A new genre and creative landscape inspired a new title. In its infancy, the series was billed as The Immigrant. "I thought of it as a character study with a single point of view of an immigrant's journey — then the writing outgrew the title," he explains. Welcome to Chippendales was catchier, he notes, adding, "I think the network was relieved for marketing purposes that Chippendales was in the title."
Once Nanjiani had signed on as both the star and an executive producer last year, the formerly dormant project sped into action with a top-shelf cast and crew. Konner divulges that Nanjiani's presence was a "large reason" for her participation: "When I saw he was involved, I thought, 'Oh, this is a show. I knew from The Big Sick what he was capable of as a dramatic actor.'"
The same goes for the Tony-winning Ashford (Impeachment: American Crime Story), who had followed the case — thanks to her true crime–obsessed mom — and was eager to jump in as the savvy yet enigmatic Irene Banerjee. "I always knew the saga would make for an incredible series," she says, "so when this team of magic-makers asked me to join the party, I couldn't have been more thrilled and honored."

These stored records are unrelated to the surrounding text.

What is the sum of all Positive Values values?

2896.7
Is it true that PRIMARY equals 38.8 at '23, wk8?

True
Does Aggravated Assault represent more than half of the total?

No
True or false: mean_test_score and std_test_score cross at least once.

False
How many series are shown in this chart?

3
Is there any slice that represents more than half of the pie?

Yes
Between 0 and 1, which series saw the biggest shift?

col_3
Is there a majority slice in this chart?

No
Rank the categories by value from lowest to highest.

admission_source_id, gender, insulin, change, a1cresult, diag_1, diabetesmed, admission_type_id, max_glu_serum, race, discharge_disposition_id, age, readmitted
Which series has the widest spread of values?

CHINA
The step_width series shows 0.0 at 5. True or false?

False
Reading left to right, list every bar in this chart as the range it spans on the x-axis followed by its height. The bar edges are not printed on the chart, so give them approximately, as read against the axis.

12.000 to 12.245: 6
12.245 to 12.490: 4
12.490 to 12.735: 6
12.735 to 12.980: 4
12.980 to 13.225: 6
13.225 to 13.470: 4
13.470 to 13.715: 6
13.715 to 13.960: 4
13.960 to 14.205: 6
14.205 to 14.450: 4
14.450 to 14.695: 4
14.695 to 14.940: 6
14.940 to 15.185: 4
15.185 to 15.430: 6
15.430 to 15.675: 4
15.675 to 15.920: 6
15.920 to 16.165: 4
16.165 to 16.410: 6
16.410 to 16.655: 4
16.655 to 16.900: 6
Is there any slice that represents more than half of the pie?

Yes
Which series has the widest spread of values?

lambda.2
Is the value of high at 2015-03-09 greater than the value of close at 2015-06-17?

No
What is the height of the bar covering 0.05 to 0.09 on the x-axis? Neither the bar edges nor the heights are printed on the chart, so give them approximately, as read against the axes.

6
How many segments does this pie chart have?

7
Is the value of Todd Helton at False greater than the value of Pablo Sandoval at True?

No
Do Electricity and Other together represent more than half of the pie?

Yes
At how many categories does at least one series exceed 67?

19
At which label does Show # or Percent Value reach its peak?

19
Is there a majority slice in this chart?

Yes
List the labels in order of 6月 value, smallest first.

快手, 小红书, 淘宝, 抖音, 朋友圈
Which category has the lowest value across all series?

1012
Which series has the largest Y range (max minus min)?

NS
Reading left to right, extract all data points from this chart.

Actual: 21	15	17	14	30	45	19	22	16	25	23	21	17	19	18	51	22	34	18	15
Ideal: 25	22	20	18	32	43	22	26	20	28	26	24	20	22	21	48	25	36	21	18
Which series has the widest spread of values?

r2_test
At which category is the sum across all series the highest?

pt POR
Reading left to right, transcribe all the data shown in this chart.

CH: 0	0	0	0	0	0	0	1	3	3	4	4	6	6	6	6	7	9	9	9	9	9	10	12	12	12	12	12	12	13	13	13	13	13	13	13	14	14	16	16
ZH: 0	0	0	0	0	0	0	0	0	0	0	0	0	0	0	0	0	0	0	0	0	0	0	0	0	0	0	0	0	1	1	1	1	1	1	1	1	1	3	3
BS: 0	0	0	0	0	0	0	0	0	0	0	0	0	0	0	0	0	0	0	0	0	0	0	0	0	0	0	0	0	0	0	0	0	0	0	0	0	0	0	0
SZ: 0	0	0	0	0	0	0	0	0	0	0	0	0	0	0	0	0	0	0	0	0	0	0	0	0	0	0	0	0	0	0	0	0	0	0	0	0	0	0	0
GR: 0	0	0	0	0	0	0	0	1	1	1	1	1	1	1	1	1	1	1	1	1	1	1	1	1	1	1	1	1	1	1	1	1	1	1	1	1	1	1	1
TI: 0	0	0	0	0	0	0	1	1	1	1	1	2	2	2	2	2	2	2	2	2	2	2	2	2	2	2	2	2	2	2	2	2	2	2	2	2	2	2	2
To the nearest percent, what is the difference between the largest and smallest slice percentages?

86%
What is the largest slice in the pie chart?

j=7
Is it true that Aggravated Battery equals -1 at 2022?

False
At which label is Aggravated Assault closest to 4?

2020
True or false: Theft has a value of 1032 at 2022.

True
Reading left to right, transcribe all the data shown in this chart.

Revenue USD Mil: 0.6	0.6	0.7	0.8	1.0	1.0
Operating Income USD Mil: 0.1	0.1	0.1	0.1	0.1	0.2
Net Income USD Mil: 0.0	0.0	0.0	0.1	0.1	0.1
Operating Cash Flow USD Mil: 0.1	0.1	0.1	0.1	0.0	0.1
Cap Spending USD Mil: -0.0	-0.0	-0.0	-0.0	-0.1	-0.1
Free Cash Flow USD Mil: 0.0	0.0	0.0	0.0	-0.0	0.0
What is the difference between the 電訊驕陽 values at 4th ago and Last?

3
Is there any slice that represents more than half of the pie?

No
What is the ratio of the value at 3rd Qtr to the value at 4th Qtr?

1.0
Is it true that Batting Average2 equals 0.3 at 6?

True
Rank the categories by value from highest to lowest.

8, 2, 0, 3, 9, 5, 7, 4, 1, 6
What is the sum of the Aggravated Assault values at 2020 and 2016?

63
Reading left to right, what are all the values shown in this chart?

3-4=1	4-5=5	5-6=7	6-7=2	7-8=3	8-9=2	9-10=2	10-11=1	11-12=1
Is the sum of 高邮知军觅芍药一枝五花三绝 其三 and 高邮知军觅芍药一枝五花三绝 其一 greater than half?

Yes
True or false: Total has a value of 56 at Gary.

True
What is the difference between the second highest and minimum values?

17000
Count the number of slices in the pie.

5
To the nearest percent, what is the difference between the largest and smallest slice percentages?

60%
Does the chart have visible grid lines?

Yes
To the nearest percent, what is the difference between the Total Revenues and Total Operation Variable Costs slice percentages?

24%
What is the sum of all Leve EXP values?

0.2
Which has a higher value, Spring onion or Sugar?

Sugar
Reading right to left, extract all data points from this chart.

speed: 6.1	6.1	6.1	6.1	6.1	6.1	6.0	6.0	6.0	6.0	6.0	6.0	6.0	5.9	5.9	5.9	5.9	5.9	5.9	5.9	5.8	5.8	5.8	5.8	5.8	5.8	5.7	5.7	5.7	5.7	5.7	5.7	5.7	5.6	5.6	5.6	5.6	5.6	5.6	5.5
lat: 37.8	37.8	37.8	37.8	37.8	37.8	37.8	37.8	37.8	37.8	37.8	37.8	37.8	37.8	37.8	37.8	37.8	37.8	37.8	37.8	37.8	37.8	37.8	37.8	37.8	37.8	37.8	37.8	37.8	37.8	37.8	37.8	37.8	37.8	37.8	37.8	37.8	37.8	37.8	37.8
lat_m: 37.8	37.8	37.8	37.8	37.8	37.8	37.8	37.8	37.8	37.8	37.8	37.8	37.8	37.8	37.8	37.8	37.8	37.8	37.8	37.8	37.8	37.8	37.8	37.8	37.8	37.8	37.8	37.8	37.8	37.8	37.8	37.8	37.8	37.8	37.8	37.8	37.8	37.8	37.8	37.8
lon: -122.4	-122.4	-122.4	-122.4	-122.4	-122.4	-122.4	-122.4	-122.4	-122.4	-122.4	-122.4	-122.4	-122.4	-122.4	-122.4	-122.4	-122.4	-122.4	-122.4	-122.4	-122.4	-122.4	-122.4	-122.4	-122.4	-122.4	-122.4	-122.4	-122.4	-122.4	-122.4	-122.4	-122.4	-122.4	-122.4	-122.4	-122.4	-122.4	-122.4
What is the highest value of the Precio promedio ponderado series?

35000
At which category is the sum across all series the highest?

Due to the dearth of information on Irene, she says, "I got to play her from scratch. I loved that she had a brilliant business mind and saw the good in this man. But she couldn't stay with him once he turned bad."
For Bartlett, the opportunity to portray strong-willed and charismatic collaborator-turned-antagonist Nick De Noia proved irresistible. Coming off his standout (and eventually Emmy-winning) turn as a put-upon resort manager in The White Lotus, he says, "I had choices for the first time in my life as an actor. But I was so excited to play Nick because he was this extraordinary character and a visionary in a lot of ways. There was going to be room to explore that."
As a bonus, the Aussie got to wear a shaggy wig, use an American accent and shave his mustache.
Just to add to the project's pixie-dust glitter, the producers snared Emmy-nominated Matt Shakman (WandaVision, Game of Thrones) late in the game to helm the first two episodes. (Nisha Ganatra, Gwyneth Horder-Payton and Richard Shepard also directed.) "I gravitate to things I haven't done before," Shakman says. "I didn't know the story, but I was very interested in blending something so theatrical and campy and funny with the human element."
Nanjiani still marvels at the assembled talent. "I come from a comedy background that can be competitive with the one-upping," he says. "But to go in with these directors — and actors like Murray, Juliette and Annaleigh — my job became so much easier because they carried me through."